Mais la guerre, dans cet ouvrage, est aussi ailleurs et partout, tout autour de nous, dans les rapports entre les individus que les exigences économiques de performance et de rentabilité, devenues nos normes sociales, transforment en « tueurs ». Le règne de l’argent, devenu souverain, reléguant l’humain à sa seule valeur marchande, est dénoncé dans la nouvelle Le nécessaire à sushis comme la plus grande offensive jamais menée depuis que l’homme est Homme contre l’Homme lui-même. Guerre sociale, et conduite aussi de manière feutrée, dans les coulisses des grands groupes industriels ou financiers par les soldats fanatisés du capital : « Avec ses homologues, la perpétuelle lutte fratricide pour l’accession au sommet de la pyramide justifiait tour à tour, le tutoiement, l’usage du prénom, les remarques fielleuses et les peaux de bananes dont sont jonchés les couloirs des grandes entreprises. »
Après le beau texte Cette roue qui nous emporte, dont la construction, fragmentée en archipel, m’a beaucoup séduit, l’ouvrage se termine par un texte qui se situe en 2025, après l’adoption par l’Assemblée Nationale de l’I.V.V., l’Interruption Volontaire de Vie. L’auteur y plante le décor de l’établissement dans lequel se rend Marianne, accompagné de son époux, afin d’y achever sa vie. C’est, nous confie le narrateur, sur le premier mouvement du concerto pour violon de Berg, A la mémoire d’un ange, que « sans un spasme, sans une contraction, sa main relâcha doucement son étreinte et s’ouvrit, paume vers le ciel. J’attendis l’ultime murmure de la dernière note tenue du violon, posai mes lèvres sur sa bouche encore tiède, arrangeai, une dernière fois, une mèche de ses cheveux, et sortis, sans rencontrer personne. »
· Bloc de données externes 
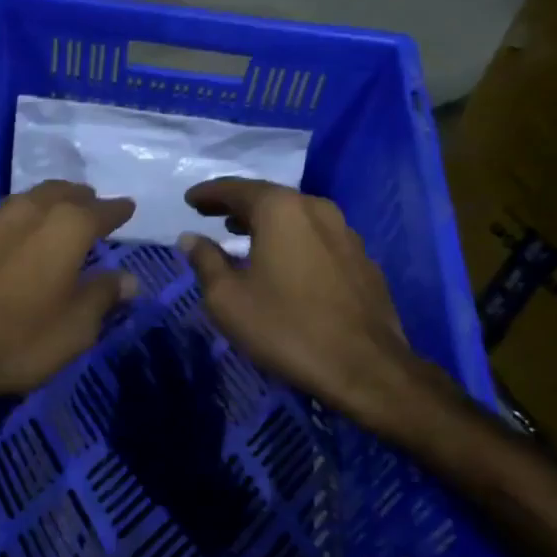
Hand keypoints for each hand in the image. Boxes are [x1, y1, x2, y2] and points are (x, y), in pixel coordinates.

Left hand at [0, 181, 137, 447]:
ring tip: (51, 217)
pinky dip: (10, 226)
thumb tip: (128, 280)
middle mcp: (27, 211)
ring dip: (44, 205)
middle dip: (80, 198)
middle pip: (61, 192)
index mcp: (65, 227)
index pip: (101, 210)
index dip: (117, 211)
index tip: (128, 208)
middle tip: (90, 205)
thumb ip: (103, 297)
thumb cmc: (18, 339)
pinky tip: (6, 242)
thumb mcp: (75, 329)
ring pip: (25, 201)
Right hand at [179, 178, 435, 439]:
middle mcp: (316, 209)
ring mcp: (346, 232)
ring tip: (243, 235)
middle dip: (237, 205)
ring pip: (296, 216)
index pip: (236, 188)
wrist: (366, 368)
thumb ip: (205, 261)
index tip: (190, 200)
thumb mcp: (228, 298)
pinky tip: (284, 262)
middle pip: (268, 197)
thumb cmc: (286, 328)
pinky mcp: (362, 259)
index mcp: (281, 210)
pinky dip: (293, 240)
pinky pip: (317, 237)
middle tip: (211, 214)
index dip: (209, 193)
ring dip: (266, 222)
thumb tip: (190, 238)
Nous pouvons lire encore, dans l’Avant-propos du recueil, qu' »outre leur intérêt documentaire, les récits émaillés de ruptures tiendront le lecteur en haleine. » En cela, le recueil de Jean-Pierre Schamber tient parfaitement ses promesses. On sort de la lecture de cet ouvrage (inscrit dans son époque et capable d’en rendre les vibrations sismiques) en même temps troublé et un peu étourdi, avec aussi le sentiment que son auteur a joué, et tout à fait utilement, son devoir d’écrivain.